# [PAGE EXTRACT]
⟨
# Tank theme wishlist



## asukabetta (Oct 2, 2012)

I know, this is probably boring but I have planned out a little wish list for my tanks theme and wanted to share it to you guys, since theme-ing out my tanks is probably going to take a while as I gather the money for it:
*
Cheshire - An alice in wonderland theme*










Looking for:

- Small bottle (like the ones from a mini fridge) 
- Mushroom 
- Cheshire cat figurine
- A label that is waterproof with the words "Drink me"
- Colorful gravel (got it!)

Or

- Tea set
*
Eros- A greek theme, olympus?*










- Greek temples
- Greek famous statues figurines (hopefully of Eros, god of love)

*Ramses - An egyptian theme*

- Piramids (I found some muahhaah)
⟩
# [DATASET CONTENT]
⟨
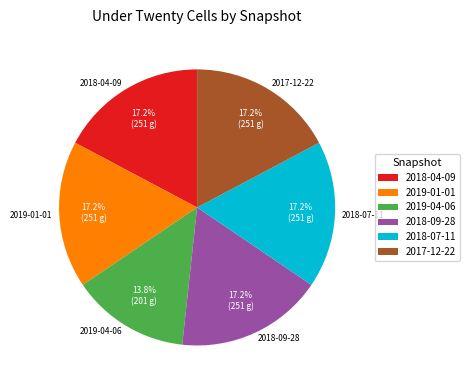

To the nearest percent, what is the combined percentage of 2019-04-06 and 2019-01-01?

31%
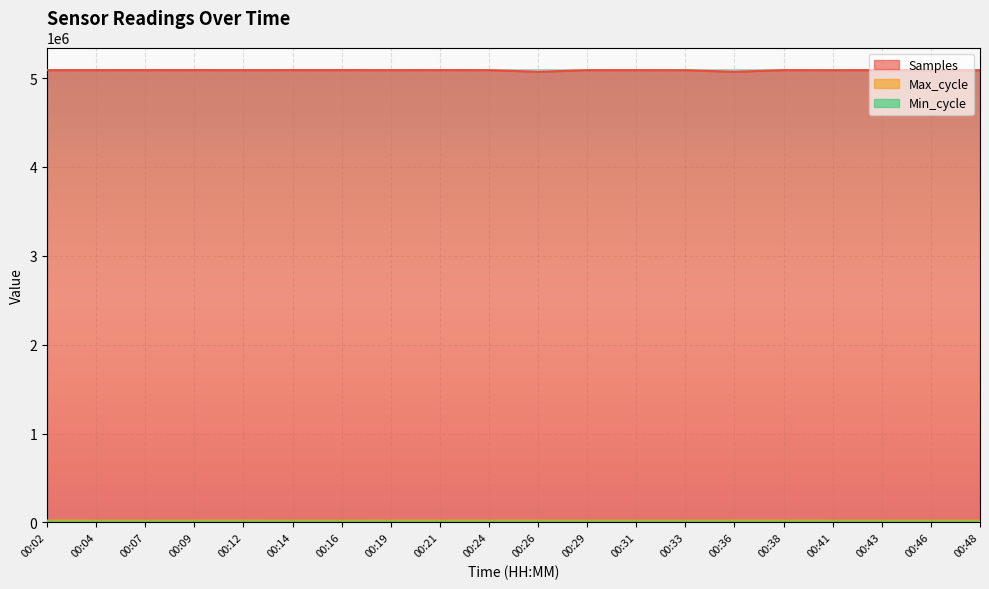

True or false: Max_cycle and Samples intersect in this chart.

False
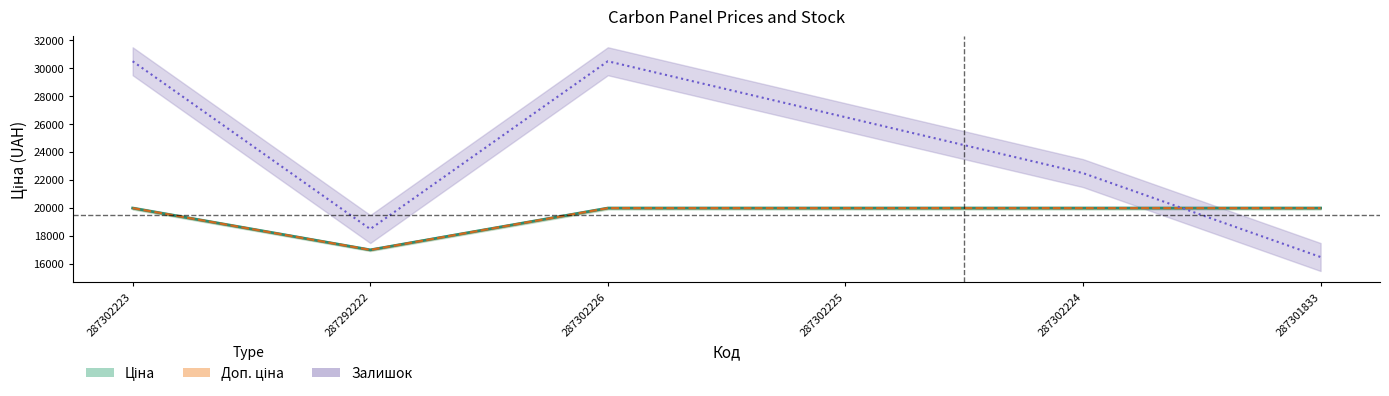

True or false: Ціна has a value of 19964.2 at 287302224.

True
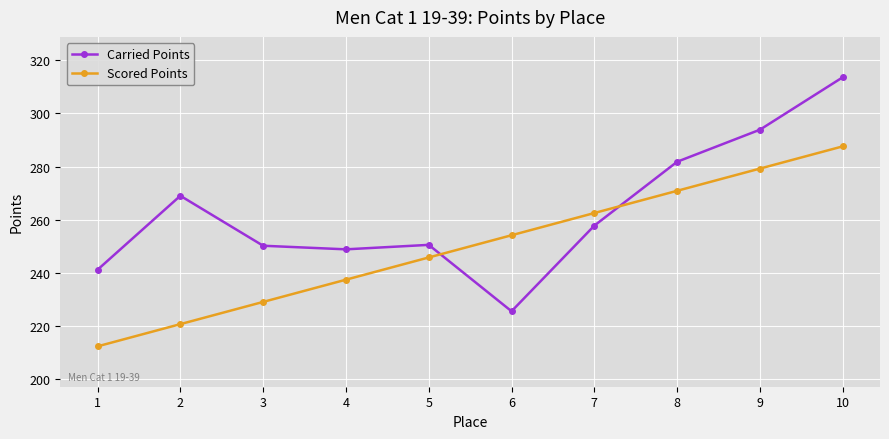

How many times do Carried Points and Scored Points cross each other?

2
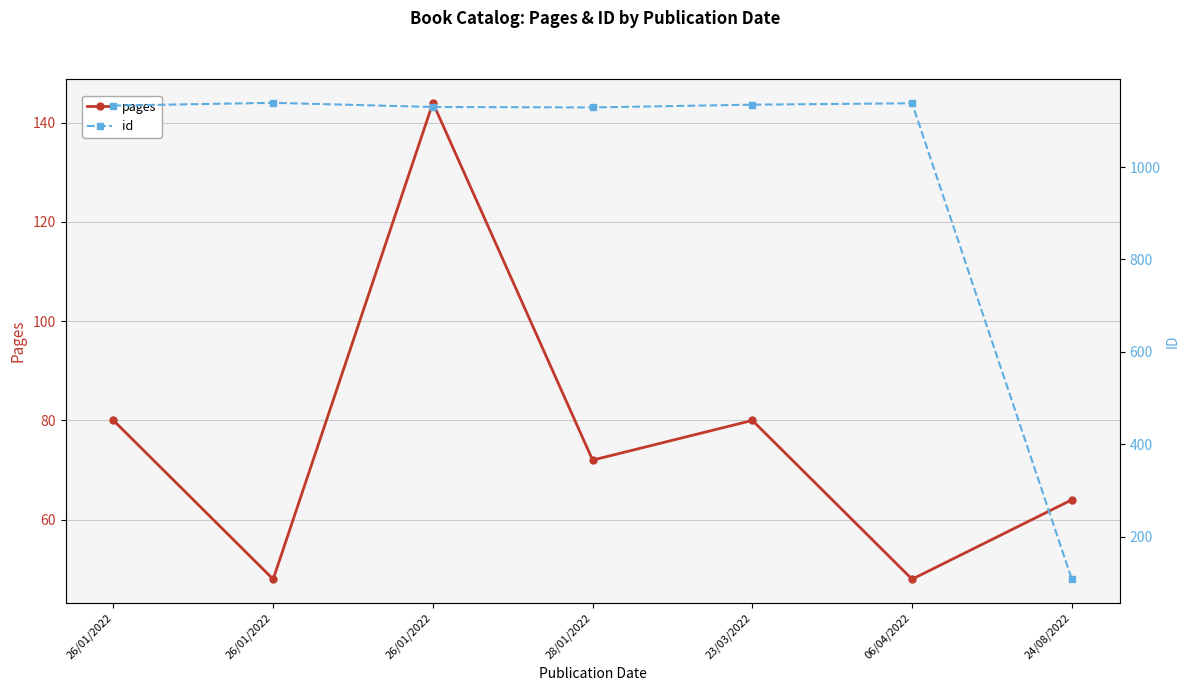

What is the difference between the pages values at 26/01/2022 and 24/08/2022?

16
⟩
# [WORK TO COMPLETE]
1. Reproduce a passage of the tank theme wishlist, beginning with the words "- Small bottle" and stopping after the words "gravel (got it!)".
2. In the tank theme wishlist, which item on the Cheshire list does the poster say they already have?
3. Pick up the tank theme wishlist after its final line and keep writing.
The entries are separate material, apart from the tank theme wishlist.

# [EXPECTED RESPONSES]
1.
- Small bottle (like the ones from a mini fridge) 
- Mushroom 
- Cheshire cat figurine
- A label that is waterproof with the words "Drink me"
- Colorful gravel (got it!)

2. Colorful gravel

3.
- A figurine of ramses or Anubis
- Little dried looking branches or cactus figurines

*Kiyohime - Mai HiME theme*










I have to go to an anime convention for this one and order online:

- Kiyohime figurine
- Shizuru Fujino figurine
- Natsuki figurine
- Hime star wallpaper
- Duran figurine
- Bell


----------



## LunaStars004 (Nov 26, 2012)

Wow they are all really cool!
Personally, I like the Alice and Wonderland the most


----------



## asukabetta (Oct 2, 2012)

LunaStars004 said:


> Wow they are all really cool!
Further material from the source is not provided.